### EXERCISE DIRECTIONS
Extract all of the text in the data below character for character, and leave any pictures out of your answer.

### INPUT FOR THIS TASK
== Segment start ==

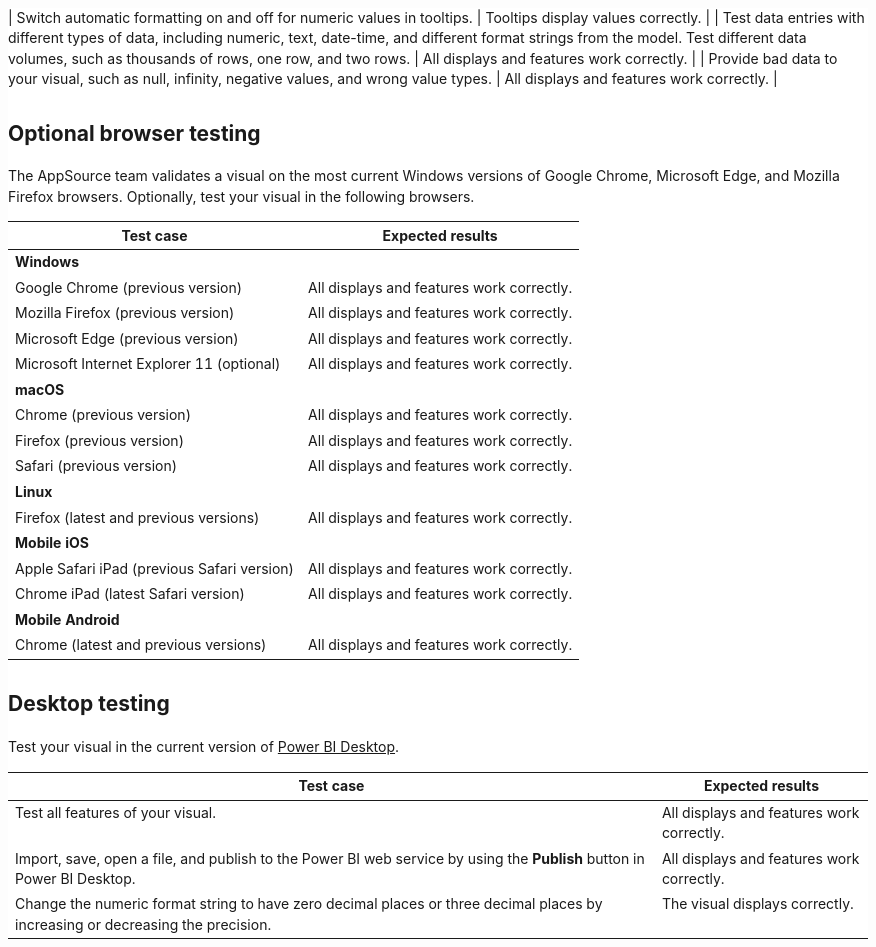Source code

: | Switch automatic formatting on and off for numeric values in tooltips. | Tooltips display values correctly. |
| Test data entries with different types of data, including numeric, text, date-time, and different format strings from the model. Test different data volumes, such as thousands of rows, one row, and two rows. | All displays and features work correctly. |
| Provide bad data to your visual, such as null, infinity, negative values, and wrong value types. | All displays and features work correctly. |

## Optional browser testing

The AppSource team validates a visual on the most current Windows versions of Google Chrome, Microsoft Edge, and Mozilla Firefox browsers.
Optionally, test your visual in the following browsers.

| Test case | Expected results
| --------- | ----------------
| **Windows** |
| Google Chrome (previous version) | All displays and features work correctly. |
| Mozilla Firefox (previous version) | All displays and features work correctly. |
| Microsoft Edge (previous version) | All displays and features work correctly. |
| Microsoft Internet Explorer 11 (optional) | All displays and features work correctly. |
| **macOS** |
| Chrome (previous version) | All displays and features work correctly. |
| Firefox (previous version) | All displays and features work correctly. |
| Safari (previous version) | All displays and features work correctly. |
| **Linux** |
| Firefox (latest and previous versions) | All displays and features work correctly. |
| **Mobile iOS** |
| Apple Safari iPad (previous Safari version) | All displays and features work correctly. |
| Chrome iPad (latest Safari version) | All displays and features work correctly. |
| **Mobile Android** |
| Chrome (latest and previous versions) | All displays and features work correctly. |

## Desktop testing

Test your visual in the current version of [Power BI Desktop](https://powerbi.microsoft.com/desktop/).

| Test case | Expected results
| --------- | ----------------
| Test all features of your visual. | All displays and features work correctly. |
| Import, save, open a file, and publish to the Power BI web service by using the **Publish** button in Power BI Desktop. | All displays and features work correctly. |
| Change the numeric format string to have zero decimal places or three decimal places by increasing or decreasing the precision. | The visual displays correctly. |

== Segment end ==

### ANSWER BOX
Source code

: | Switch automatic formatting on and off for numeric values in tooltips. | Tooltips display values correctly. |
| Test data entries with different types of data, including numeric, text, date-time, and different format strings from the model. Test different data volumes, such as thousands of rows, one row, and two rows. | All displays and features work correctly. |
| Provide bad data to your visual, such as null, infinity, negative values, and wrong value types. | All displays and features work correctly. |

## Optional browser testing

The AppSource team validates a visual on the most current Windows versions of Google Chrome, Microsoft Edge, and Mozilla Firefox browsers.
Optionally, test your visual in the following browsers.

| Test case | Expected results
| --------- | ----------------
| **Windows** |
| Google Chrome (previous version) | All displays and features work correctly. |
| Mozilla Firefox (previous version) | All displays and features work correctly. |
| Microsoft Edge (previous version) | All displays and features work correctly. |
| Microsoft Internet Explorer 11 (optional) | All displays and features work correctly. |
| **macOS** |
| Chrome (previous version) | All displays and features work correctly. |
| Firefox (previous version) | All displays and features work correctly. |
| Safari (previous version) | All displays and features work correctly. |
| **Linux** |
| Firefox (latest and previous versions) | All displays and features work correctly. |
| **Mobile iOS** |
| Apple Safari iPad (previous Safari version) | All displays and features work correctly. |
| Chrome iPad (latest Safari version) | All displays and features work correctly. |
| **Mobile Android** |
| Chrome (latest and previous versions) | All displays and features work correctly. |

## Desktop testing

Test your visual in the current version of [Power BI Desktop](https://powerbi.microsoft.com/desktop/).

| Test case | Expected results
| --------- | ----------------
| Test all features of your visual. | All displays and features work correctly. |
| Import, save, open a file, and publish to the Power BI web service by using the **Publish** button in Power BI Desktop. | All displays and features work correctly. |
| Change the numeric format string to have zero decimal places or three decimal places by increasing or decreasing the precision. | The visual displays correctly. |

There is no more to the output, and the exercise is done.